* Problem: Go through the lines below and swap every "Поворотное" for "Фиксированное", keeping everything else the same. Leave the pictures out of your answer.

+-------+

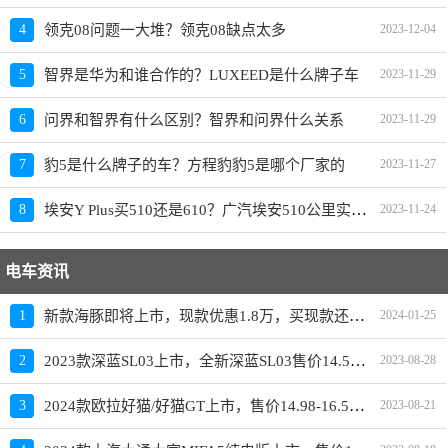
4
领克08问题一大堆？领克08缺点太多
2023-12-04
5
智界是华为和谁合作的？LUXEED是什么牌子车
2023-11-29
6
问界和智界有什么区别？智界和问界什么关系
2023-11-29
7
豹5是什么牌子的车？方程豹豹5是哪个厂家的
2023-11-27
埃安Y Plus买510还是610？广汽埃安510公里实际跑多远
8
2023-11-24
电车资讯
新款海豚即将上市，现款优惠1.8万，买现款还是再等等
1
2024-01-25
2023款深蓝SL03上市，全新深蓝SL03售价14.59-19.19万元
2
2023-08-28
2024款欧拉好猫/好猫GT上市，售价14.98-16.58万元
3
2023-08-21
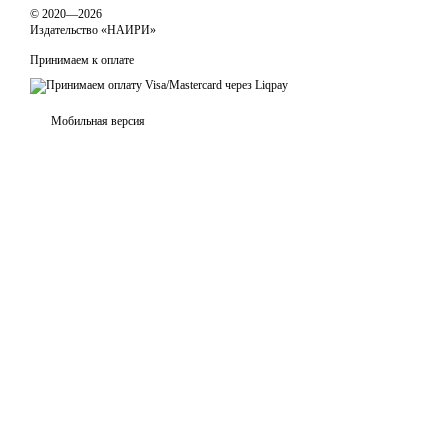
© 2020—2026
Издательство «НАИРИ»
Принимаем к оплате
Мобильная версия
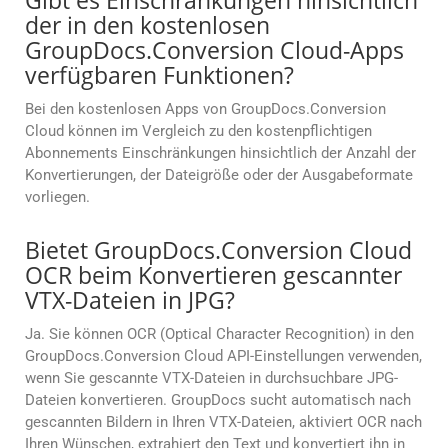
Gibt es Einschränkungen hinsichtlich
der in den kostenlosen
GroupDocs.Conversion Cloud-Apps
verfügbaren Funktionen?
Bei den kostenlosen Apps von GroupDocs.Conversion
Cloud können im Vergleich zu den kostenpflichtigen
Abonnements Einschränkungen hinsichtlich der Anzahl der
Konvertierungen, der Dateigröße oder der Ausgabeformate
vorliegen.
Bietet GroupDocs.Conversion Cloud
OCR beim Konvertieren gescannter
VTX-Dateien in JPG?
Ja. Sie können OCR (Optical Character Recognition) in den
GroupDocs.Conversion Cloud API-Einstellungen verwenden,
wenn Sie gescannte VTX-Dateien in durchsuchbare JPG-
Dateien konvertieren. GroupDocs sucht automatisch nach
gescannten Bildern in Ihren VTX-Dateien, aktiviert OCR nach
Ihren Wünschen, extrahiert den Text und konvertiert ihn in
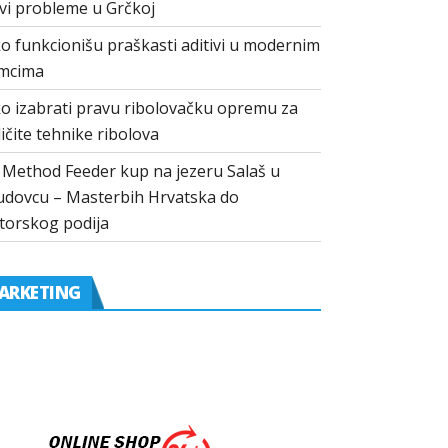
vi probleme u Grčkoj
o funkcionišu praškasti aditivi u modernim
mcima
o izabrati pravu ribolovačku opremu za
ličite tehnike ribolova
I Method Feeder kup na jezeru Salaš u
dovcu – Masterbih Hrvatska do
torskog podija
ARKETING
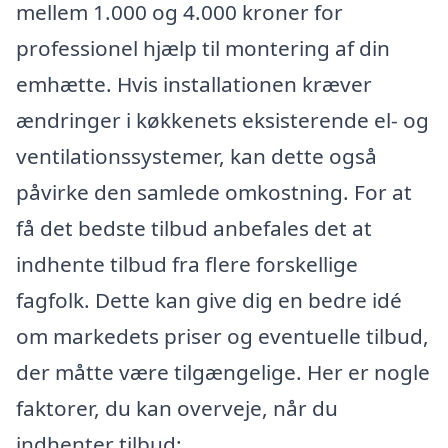
mellem 1.000 og 4.000 kroner for
professionel hjælp til montering af din
emhætte. Hvis installationen kræver
ændringer i køkkenets eksisterende el- og
ventilationssystemer, kan dette også
påvirke den samlede omkostning. For at
få det bedste tilbud anbefales det at
indhente tilbud fra flere forskellige
fagfolk. Dette kan give dig en bedre idé
om markedets priser og eventuelle tilbud,
der måtte være tilgængelige. Her er nogle
faktorer, du kan overveje, når du
indhenter tilbud:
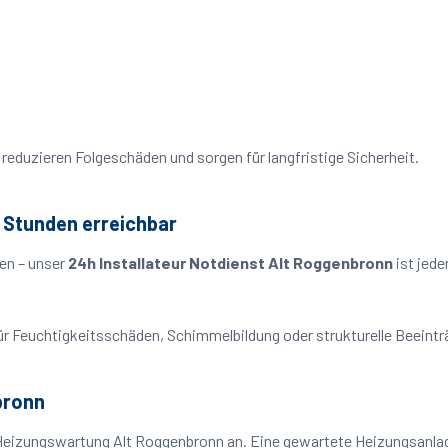
reduzieren Folgeschäden und sorgen für langfristige Sicherheit.
 Stunden erreichbar
en – unser
24h Installateur Notdienst Alt Roggenbronn
ist jede
o für Feuchtigkeitsschäden, Schimmelbildung oder strukturelle Beeint
bronn
Heizungswartung Alt Roggenbronn an. Eine gewartete Heizungsanlage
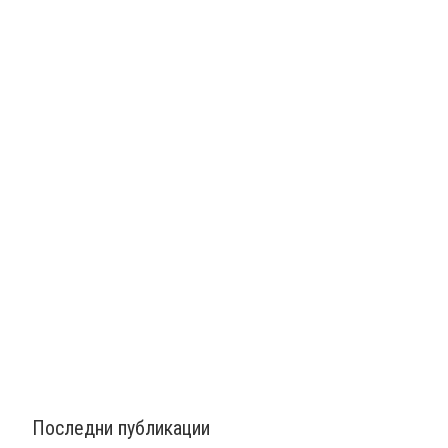
Последни публикации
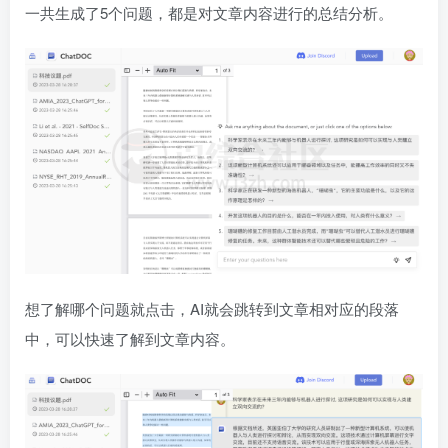
一共生成了5个问题，都是对文章内容进行的总结分析。
想了解哪个问题就点击，AI就会跳转到文章相对应的段落
中，可以快速了解到文章内容。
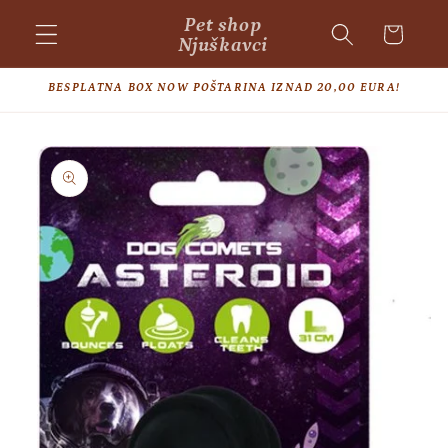
Skip to
Pet shop
Cart
content
Njuškavci
BESPLATNA BOX NOW POŠTARINA IZNAD 20,00 EURA!
Skip to
product
information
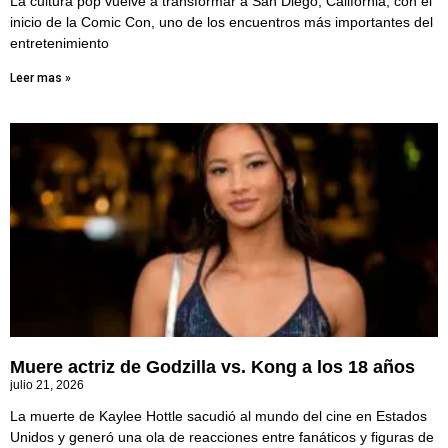
La cultura pop vuelve a transformar a San Diego, California, con el
inicio de la Comic Con, uno de los encuentros más importantes del
entretenimiento
Leer mas »
Muere actriz de Godzilla vs. Kong a los 18 años
julio 21, 2026
La muerte de Kaylee Hottle sacudió al mundo del cine en Estados
Unidos y generó una ola de reacciones entre fanáticos y figuras de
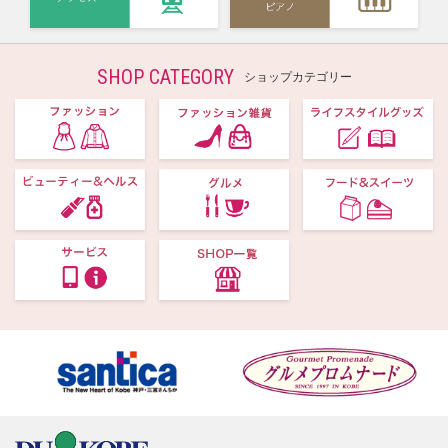
SHOP CATEGORY
ショップカテゴリー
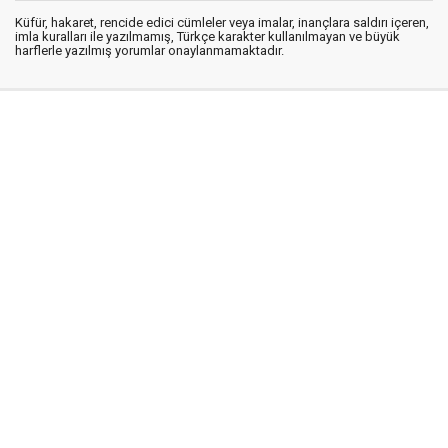
Küfür, hakaret, rencide edici cümleler veya imalar, inançlara saldırı içeren,
imla kuralları ile yazılmamış, Türkçe karakter kullanılmayan ve büyük
harflerle yazılmış yorumlar onaylanmamaktadır.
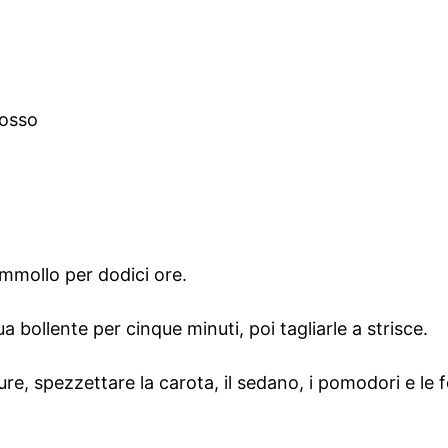
rosso
ammollo per dodici ore.
 bollente per cinque minuti, poi tagliarle a strisce.
dure, spezzettare la carota, il sedano, i pomodori e le f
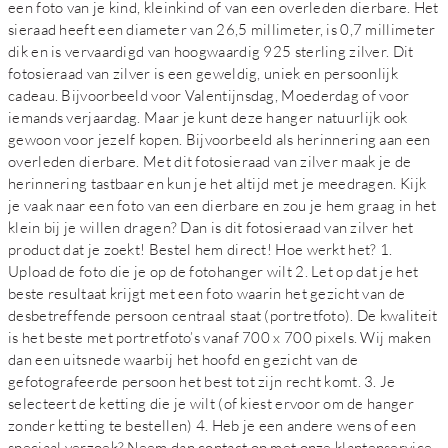
een foto van je kind, kleinkind of van een overleden dierbare. Het
sieraad heeft een diameter van 26,5 millimeter, is 0,7 millimeter
dik en is vervaardigd van hoogwaardig 925 sterling zilver. Dit
fotosieraad van zilver is een geweldig, uniek en persoonlijk
cadeau. Bijvoorbeeld voor Valentijnsdag, Moederdag of voor
iemands verjaardag. Maar je kunt deze hanger natuurlijk ook
gewoon voor jezelf kopen. Bijvoorbeeld als herinnering aan een
overleden dierbare. Met dit fotosieraad van zilver maak je de
herinnering tastbaar en kun je het altijd met je meedragen. Kijk
je vaak naar een foto van een dierbare en zou je hem graag in het
klein bij je willen dragen? Dan is dit fotosieraad van zilver het
product dat je zoekt! Bestel hem direct! Hoe werkt het? 1.
Upload de foto die je op de fotohanger wilt 2. Let op dat je het
beste resultaat krijgt met een foto waarin het gezicht van de
desbetreffende persoon centraal staat (portretfoto). De kwaliteit
is het beste met portretfoto’s vanaf 700 x 700 pixels. Wij maken
dan een uitsnede waarbij het hoofd en gezicht van de
gefotografeerde persoon het best tot zijn recht komt. 3. Je
selecteert de ketting die je wilt (of kiest ervoor om de hanger
zonder ketting te bestellen) 4. Heb je een andere wens of een
speciaal verzoek? Neem dan contact op met onze klantenservice.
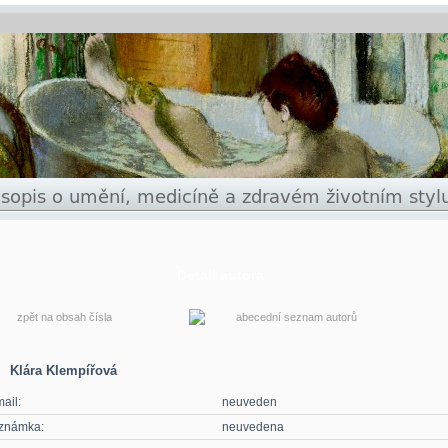
Detail autora
zpět na obsah čísla
abecední seznam autorů
Klára Klempířová
ail:
neuveden
známka:
neuvedena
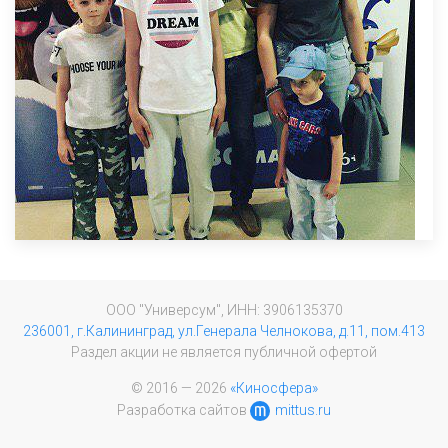
ООО "Универсум", ИНН: 3906135370
236001, г.Калининград, ул.Генерала Челнокова, д.11, пом.413
Раздел акции не является публичной офертой
© 2016 — 2026
«Киносфера»
Разработка сайтов
mittus.ru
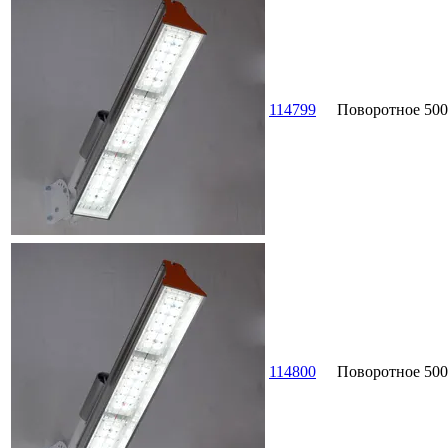
114799
Поворотное
500
114800
Поворотное
500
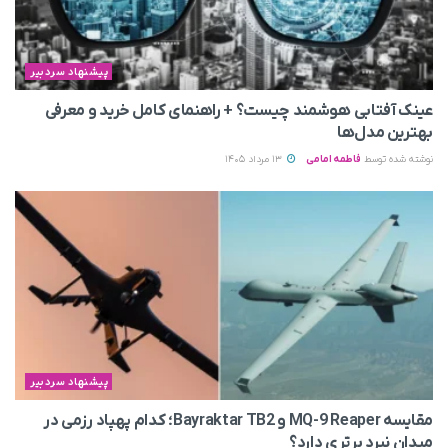
پیشنهاد سردبیر
عینک آفتابی هوشمند چیست؟ + راهنمای کامل خرید و معرفی
بهترین مدل‌ها
نوشته شده توسط
فاطمه امامی
13 مرداد 1405
پیشنهاد سردبیر
مقایسه MQ-9 Reaper و Bayraktar TB2؛ کدام پهپاد رزمی در
میدان نبرد برتری دارد؟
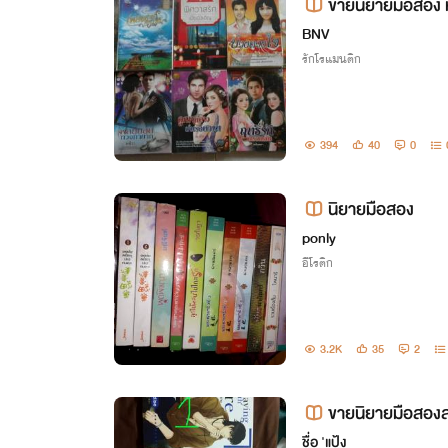
ขายนิยายมือสอง ห
BNV
รักโรแมนติก
394
40
0
นิยายมือสอง
ponly
อีโรติก
3.2K
35
2
ขายนิยายมือสอง
ชื่อ 'แป้ง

+-------+

* Output below:
4
领克08问题一大堆？领克08缺点太多
2023-12-04
5
智界是华为和谁合作的？LUXEED是什么牌子车
2023-11-29
6
问界和智界有什么区别？智界和问界什么关系
2023-11-29
7
豹5是什么牌子的车？方程豹豹5是哪个厂家的
2023-11-27
埃安Y Plus买510还是610？广汽埃安510公里实际跑多远
8
2023-11-24
电车资讯
新款海豚即将上市，现款优惠1.8万，买现款还是再等等
1
2024-01-25
2023款深蓝SL03上市，全新深蓝SL03售价14.59-19.19万元
2
2023-08-28
2024款欧拉好猫/好猫GT上市，售价14.98-16.58万元
3
2023-08-21
© 2020—2026
Издательство «НАИРИ»
Принимаем к оплате
Мобильная версия
Gibt es Einschränkungen hinsichtlich
der in den kostenlosen
GroupDocs.Conversion Cloud-Apps
verfügbaren Funktionen?
Bei den kostenlosen Apps von GroupDocs.Conversion
Cloud können im Vergleich zu den kostenpflichtigen
Abonnements Einschränkungen hinsichtlich der Anzahl der
Konvertierungen, der Dateigröße oder der Ausgabeformate
vorliegen.
Bietet GroupDocs.Conversion Cloud
OCR beim Konvertieren gescannter
VTX-Dateien in JPG?
Ja. Sie können OCR (Optical Character Recognition) in den
GroupDocs.Conversion Cloud API-Einstellungen verwenden,
wenn Sie gescannte VTX-Dateien in durchsuchbare JPG-
Dateien konvertieren. GroupDocs sucht automatisch nach
gescannten Bildern in Ihren VTX-Dateien, aktiviert OCR nach
Ihren Wünschen, extrahiert den Text und konvertiert ihn in
vi probleme u Grčkoj
o funkcionišu praškasti aditivi u modernim
mcima
o izabrati pravu ribolovačku opremu za
ličite tehnike ribolova
I Method Feeder kup na jezeru Salaš u
dovcu – Masterbih Hrvatska do
torskog podija
ARKETING
mellem 1.000 og 4.000 kroner for
professionel hjælp til montering af din
emhætte. Hvis installationen kræver
ændringer i køkkenets eksisterende el- og
ventilationssystemer, kan dette også
påvirke den samlede omkostning. For at
få det bedste tilbud anbefales det at
indhente tilbud fra flere forskellige
fagfolk. Dette kan give dig en bedre idé
om markedets priser og eventuelle tilbud,
der måtte være tilgængelige. Her er nogle
faktorer, du kan overveje, når du
indhenter tilbud:
reduzieren Folgeschäden und sorgen für langfristige Sicherheit.
 Stunden erreichbar
en – unser
24h Installateur Notdienst Alt Roggenbronn
ist jede
o für Feuchtigkeitsschäden, Schimmelbildung oder strukturelle Beeint
bronn
Heizungswartung Alt Roggenbronn an. Eine gewartete Heizungsanlage
Последни публикации
一共生成了5个问题，都是对文章内容进行的总结分析。
想了解哪个问题就点击，AI就会跳转到文章相对应的段落
中，可以快速了解到文章内容。
Skip to
Pet shop
Cart
content
Njuškavci
BESPLATNA BOX NOW POŠTARINA IZNAD 20,00 EURA!
Skip to
product
information
La cultura pop vuelve a transformar a San Diego, California, con el
inicio de la Comic Con, uno de los encuentros más importantes del
entretenimiento
Leer mas »
Muere actriz de Godzilla vs. Kong a los 18 años
julio 21, 2026
La muerte de Kaylee Hottle sacudió al mundo del cine en Estados
Unidos y generó una ola de reacciones entre fanáticos y figuras de
SHOP CATEGORY
ショップカテゴリー
Küfür, hakaret, rencide edici cümleler veya imalar, inançlara saldırı içeren,
imla kuralları ile yazılmamış, Türkçe karakter kullanılmayan ve büyük
harflerle yazılmış yorumlar onaylanmamaktadır.
rosso
ammollo per dodici ore.
 bollente per cinque minuti, poi tagliarle a strisce.
dure, spezzettare la carota, il sedano, i pomodori e le f
een foto van je kind, kleinkind of van een overleden dierbare. Het
sieraad heeft een diameter van 26,5 millimeter, is 0,7 millimeter
dik en is vervaardigd van hoogwaardig 925 sterling zilver. Dit
fotosieraad van zilver is een geweldig, uniek en persoonlijk
cadeau. Bijvoorbeeld voor Valentijnsdag, Moederdag of voor
iemands verjaardag. Maar je kunt deze hanger natuurlijk ook
gewoon voor jezelf kopen. Bijvoorbeeld als herinnering aan een
overleden dierbare. Met dit fotosieraad van zilver maak je de
herinnering tastbaar en kun je het altijd met je meedragen. Kijk
je vaak naar een foto van een dierbare en zou je hem graag in het
klein bij je willen dragen? Dan is dit fotosieraad van zilver het
product dat je zoekt! Bestel hem direct! Hoe werkt het? 1.
Upload de foto die je op de fotohanger wilt 2. Let op dat je het
beste resultaat krijgt met een foto waarin het gezicht van de
desbetreffende persoon centraal staat (portretfoto). De kwaliteit
is het beste met portretfoto’s vanaf 700 x 700 pixels. Wij maken
dan een uitsnede waarbij het hoofd en gezicht van de
gefotografeerde persoon het best tot zijn recht komt. 3. Je
selecteert de ketting die je wilt (of kiest ervoor om de hanger
zonder ketting te bestellen) 4. Heb je een andere wens of een
speciaal verzoek? Neem dan contact op met onze klantenservice.
Detail autora
zpět na obsah čísla
abecední seznam autorů
Klára Klempířová
ail:
neuveden
známka:
neuvedena
ООО "Универсум", ИНН: 3906135370
236001, г.Калининград, ул.Генерала Челнокова, д.11, пом.413
Раздел акции не является публичной офертой
© 2016 — 2026
«Киносфера»
Разработка сайтов
mittus.ru
114799
Фиксированное
500
114800
Фиксированное
500
پیشنهاد سردبیر
عینک آفتابی هوشمند چیست؟ + راهنمای کامل خرید و معرفی
بهترین مدل‌ها
نوشته شده توسط
فاطمه امامی
13 مرداد 1405
پیشنهاد سردبیر
مقایسه MQ-9 Reaper و Bayraktar TB2؛ کدام پهپاد رزمی در
میدان نبرد برتری دارد؟
ขายนิยายมือสอง ห
BNV
รักโรแมนติก
394
40
0
นิยายมือสอง
ponly
อีโรติก
3.2K
35
2
ขายนิยายมือสอง
ชื่อ 'แป้ง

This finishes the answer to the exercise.